6. Regarding A.28-Shafat Ali Khan the evidence is that PW. 65 police officer recovered an 1895 model rifle (MO 357) from the possession of A.28. It is unnecessary for us to delve into the evidence relating to the said recovery, for, it is admitted that nobody had tested to know whether it was a toy rifle or an actual one.

7. Evidence of testing the rifle is necessary to prove that it is a weapon falling within any of the categories mentioned in Section 5 (vide-titled: Jagjit Singh v. State of Punjab and titled: Manoj Kumar Achhelal Brahman v. State of Gujarat )

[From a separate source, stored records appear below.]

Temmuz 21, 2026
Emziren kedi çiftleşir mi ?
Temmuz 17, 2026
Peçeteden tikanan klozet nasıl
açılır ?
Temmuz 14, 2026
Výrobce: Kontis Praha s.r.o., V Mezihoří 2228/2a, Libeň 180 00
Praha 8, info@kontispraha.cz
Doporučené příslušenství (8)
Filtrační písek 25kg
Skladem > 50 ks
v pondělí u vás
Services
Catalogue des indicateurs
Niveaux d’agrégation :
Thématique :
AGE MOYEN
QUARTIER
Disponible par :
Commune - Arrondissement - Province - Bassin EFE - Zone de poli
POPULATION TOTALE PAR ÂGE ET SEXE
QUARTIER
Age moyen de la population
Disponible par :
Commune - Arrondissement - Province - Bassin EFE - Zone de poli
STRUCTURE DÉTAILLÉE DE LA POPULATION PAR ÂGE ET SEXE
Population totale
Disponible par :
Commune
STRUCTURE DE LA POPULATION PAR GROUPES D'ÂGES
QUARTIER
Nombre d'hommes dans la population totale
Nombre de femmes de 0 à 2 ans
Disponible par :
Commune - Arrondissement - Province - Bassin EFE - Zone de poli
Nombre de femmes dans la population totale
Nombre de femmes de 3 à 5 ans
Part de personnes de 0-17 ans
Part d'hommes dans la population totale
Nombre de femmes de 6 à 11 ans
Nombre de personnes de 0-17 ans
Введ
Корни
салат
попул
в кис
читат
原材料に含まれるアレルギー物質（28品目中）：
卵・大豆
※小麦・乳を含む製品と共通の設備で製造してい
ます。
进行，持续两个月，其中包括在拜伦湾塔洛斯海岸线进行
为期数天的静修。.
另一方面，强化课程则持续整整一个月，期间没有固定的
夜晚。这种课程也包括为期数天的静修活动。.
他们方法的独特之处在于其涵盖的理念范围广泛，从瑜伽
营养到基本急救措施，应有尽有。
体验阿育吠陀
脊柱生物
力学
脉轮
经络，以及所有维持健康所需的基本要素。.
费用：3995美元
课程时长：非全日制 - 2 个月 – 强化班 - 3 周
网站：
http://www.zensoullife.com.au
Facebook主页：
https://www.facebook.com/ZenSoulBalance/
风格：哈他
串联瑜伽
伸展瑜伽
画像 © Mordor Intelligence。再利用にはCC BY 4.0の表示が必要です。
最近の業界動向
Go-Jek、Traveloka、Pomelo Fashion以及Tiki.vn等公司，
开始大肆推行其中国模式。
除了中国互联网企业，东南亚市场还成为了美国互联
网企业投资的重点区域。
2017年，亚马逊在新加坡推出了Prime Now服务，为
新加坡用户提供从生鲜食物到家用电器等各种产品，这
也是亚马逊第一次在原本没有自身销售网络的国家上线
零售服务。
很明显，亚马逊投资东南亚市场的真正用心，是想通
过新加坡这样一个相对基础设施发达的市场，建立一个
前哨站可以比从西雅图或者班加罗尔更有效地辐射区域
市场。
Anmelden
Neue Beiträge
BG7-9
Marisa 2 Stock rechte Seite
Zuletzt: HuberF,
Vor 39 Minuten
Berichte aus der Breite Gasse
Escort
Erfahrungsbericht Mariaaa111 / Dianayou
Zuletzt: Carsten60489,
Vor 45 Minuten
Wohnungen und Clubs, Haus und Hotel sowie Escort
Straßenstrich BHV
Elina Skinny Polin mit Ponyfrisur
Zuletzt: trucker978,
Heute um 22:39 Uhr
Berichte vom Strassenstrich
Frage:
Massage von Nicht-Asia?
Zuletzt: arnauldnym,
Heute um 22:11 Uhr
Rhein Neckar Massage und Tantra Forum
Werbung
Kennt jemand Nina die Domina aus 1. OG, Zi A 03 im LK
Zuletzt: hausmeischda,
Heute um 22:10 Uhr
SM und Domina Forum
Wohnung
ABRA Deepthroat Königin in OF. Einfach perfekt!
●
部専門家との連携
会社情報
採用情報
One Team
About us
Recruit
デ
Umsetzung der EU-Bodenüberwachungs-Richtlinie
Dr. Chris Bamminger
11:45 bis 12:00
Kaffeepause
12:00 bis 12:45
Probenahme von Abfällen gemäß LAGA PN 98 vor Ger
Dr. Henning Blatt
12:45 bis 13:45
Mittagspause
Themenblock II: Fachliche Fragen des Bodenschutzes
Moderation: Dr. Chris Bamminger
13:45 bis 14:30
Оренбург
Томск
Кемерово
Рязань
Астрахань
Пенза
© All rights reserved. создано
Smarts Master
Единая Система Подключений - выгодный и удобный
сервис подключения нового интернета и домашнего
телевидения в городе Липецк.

8. We have, therefore, no possibility of reversing the order of acquittal as against the aforesaid three accused even in respect of Section 5 of TADA. 9. Mr A.S. Nambier learned senior counsel made a last attempt to sustain the charge against A.18-Venkateshwarulu as for offences under the Arms Act. The evidence adduced by the prosecution against A.18 was that PW.104 intercepted a jeep on 23.4.1992 in which three persons including A.18 were travelling and arms and ammunition were stocked in the jeep. The Designated Court discussed the said evidence and pointed out that even after A. 18 was produced in court on the next date the report relating to the seizure had not even been shown to the Magistrate and the said report had seen the light of the day in any court only as late as 4.5.1992. That apart, those arms and ammunition were also not tested to know whether they were the weapons falling within the purview of the penalising Sections of the Arms Act.

10. No effort was made by the prosecution as against any other accused. For the aforesaid reasons we confirm the order of acquittal and dismiss this appeal.